Editorial June 2005 Issue

On Your Behalf

We recently receivied an e-mail from Bill Boyeson, a reader in Seattle, WA. Boyeson wanted to share his experience with Tacktick's electronic RaceMaster compass. He felt that we should "warn" readers because "even though these are wonderful products, they have a fairly short life—about five years in my case."

Granted, many electronic devices do have relatively short lifespans compared to their mechanical counterparts, but Boyeson's problem—as assessed by a Tacktick representative—was a dead battery. What's the rub? The battery in these units is classified by the company as "unserviceable." That's because the RaceMaster, like all Tacktick's products, is a sealed-for-life unit, and that's done to ensure that it remains waterproof. The only option he had, said the rep, was to purchase a new unit. Though Boyeson was offered a 20% discount on that new compass, this wasn't the resolution he had in mind.

"Anyone who spends nearly $1,000 for a piece of equipment should be warned that it very likely will be a paperweight in five years," he said. "In our current world of disposable everything, I’ve come to accept the $99 "throwaway" camera, or disposable VCR, but when I spend $1,000 and it's still throwaway, I start to question the sanity of my purchase."

According to Clive Johnson at Tacktick's home office in the UK, all Tacktick's products have a two-year warranty, and the company prorates warranty work after that for three additional years. So what's a reasonable lifespan for a product like this, we asked Johnson?

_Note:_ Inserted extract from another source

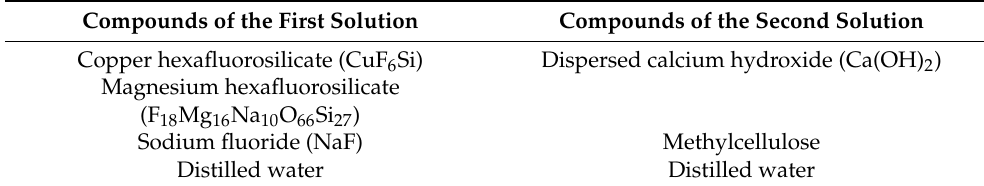
Table 1. Tiefenfluorid composition from the producer data sheet. Compounds of the First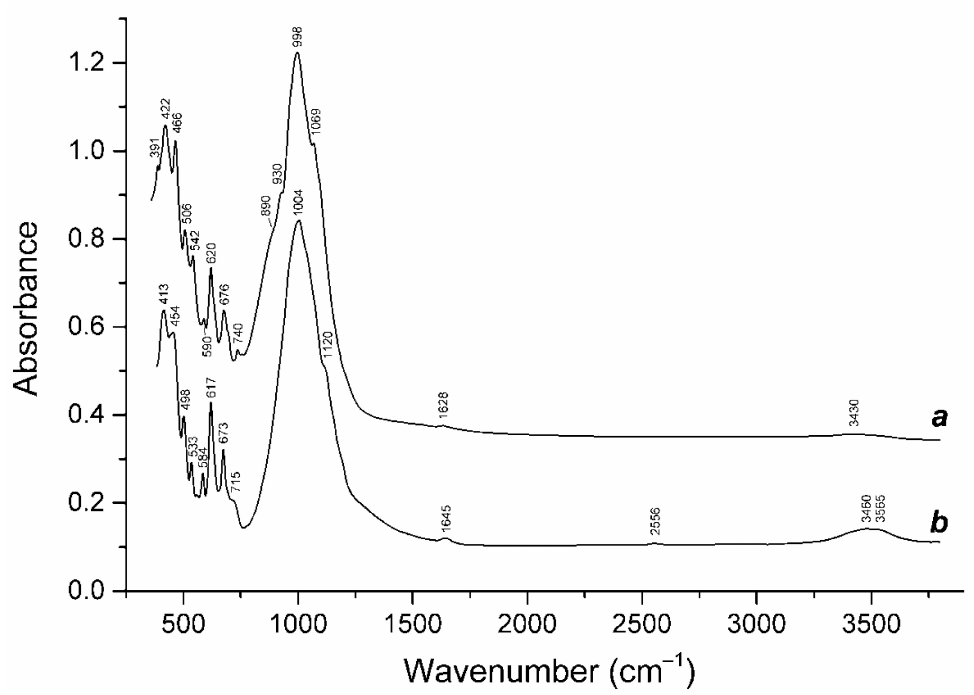
Figure 9. Infrared spectra of ( a ) bystrite (Sample 9) and ( b ) sulfhydrylbystrite (Sample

He didn't want to stipulate any amount of time in answering that, but told us: "...the life of a product is totally dependent on the type of use, customer care, etc., as is the case with all consumable items—cars, phones, computers, etc. However, we have been producing instruments for nine years now and we develop them for the harshest of marine electronic use, i.e. Olympic competitors that sail year-round, turn boats upside-down, expect only the best from their equipment, and treat it often with little respect."

Both viewpoints are valid. Like Boyeson, we think Tacktick could engineer a replaceable battery for its compass and still manufacture a waterproof unit. That would be the ideal solution, but the product is nonetheless functional, and its performance impressive. And without more customers like Boyeson clamoring for change, Tacktick has little incentive to alter the status quo.

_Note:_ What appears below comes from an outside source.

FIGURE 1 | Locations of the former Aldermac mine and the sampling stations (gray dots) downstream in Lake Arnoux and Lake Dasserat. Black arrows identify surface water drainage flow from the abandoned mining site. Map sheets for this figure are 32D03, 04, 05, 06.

Fortunately, the status quo is under strong attack in other realms. Chuck Hawley, West Marine's vice president of product development told us that the company has recently been redoubling its quality control efforts. After recent in-house tests of waterproof VHFs showed a 33% failure rate, Hawley said West took the following steps: 1. notified all buyers of VHF radios that these products may not be waterproof; 2. changed signs in the stores to de-emphasize waterproofness; 3. inserted notices in the remaining radios to alert customers to the company's test findings; 4. changed information on the company's website to indicate that these radios might fail; 5. offered free waterproof bags to any customer requesting one; 6. stopped buying radios from a particular supplier even after that company made some improvements; 7. shared the test results with all their VHF vendors; 8. instituted a quality management department; and 9., established a new on-line address so customers can share feedback (www.gearfeedback@westmarine.com).

PS commends these initiatives. We intend to keep a close eye on West Marine's testing in the coming months. Is it an ideal solution? Maybe not, but it's a definitely a strong start.